Suddenly, artificial intelligence (AI) is everywhere. For decades, the dream of creating machines that can think and learn like humans seemed like it would be perpetually out of reach, but now artificial intelligence is embedded in the phones we carry everywhere, the websites we use every day and, in some cases, even in the appliances we use around our homes.
The market researchers at IDC have predicted that companies will spend $12.5 billion on cognitive and AI systems in 2017, 59.3% more than they spent last year. And by 2020, total AI revenues could top $46 billion.
In many cases, AI has crept into our lives and our work without us realizing it. A recent survey of 235 business executives conducted by the National Business Research Institute and sponsored by Narrative Science found that while only 38% of respondents thought they were using AI in their workplace, 88% of them were actually using AI-based technologies like predictive analytics, automated reporting and voice recognition and response.
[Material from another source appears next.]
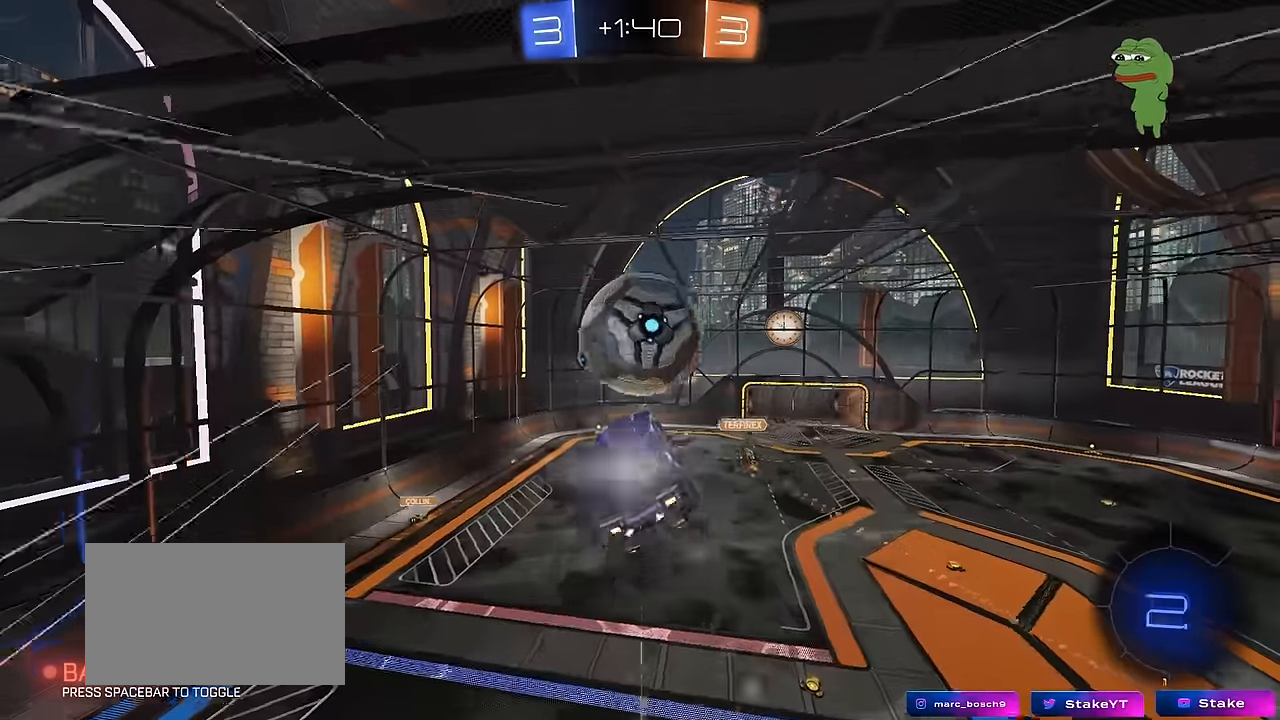
{"keys": ["a"], "mouse": [], "mouse_move": "still", "events": [[16, "a", "down"], [16, "shift", "down"], [333, "mouse_left", "up"], [483, "shift", "up"], [483, "w", "up"]]}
This highlights one of the big issues with artificial intelligence: A lot of people don't really understand what AI is.
Adding more confusion to the mix, researchers and product developers who work in AI throw around a lot of technical terms that can be baffling to the uninitiated. If they don't work directly on AI systems, even veteran IT professionals sometimes have difficulty explaining the differences between machine learning and deep learning or defining what exactly a neural network is.
With those tech pros in mind, we've put together a slideshow that defines 12 of the most important terms related to artificial intelligence and machine learning. These are the AI jargon IT and business leaders are most likely to encounter, and understanding these words can go a long way towards providing a foundational understanding of this burgeoning area of technology.
What is artificial intelligence? In the simplest terms, an artificial intelligence is a machine that can think the way people think.
From the earliest days of computing, machines have been good at performing logical tasks like solving simple math problems. However, other tasks, like carrying on a conversation, identifying whether the animal in picture is a dog or cat, or recognizing whether a person is happy or sad, are much more difficult for computers.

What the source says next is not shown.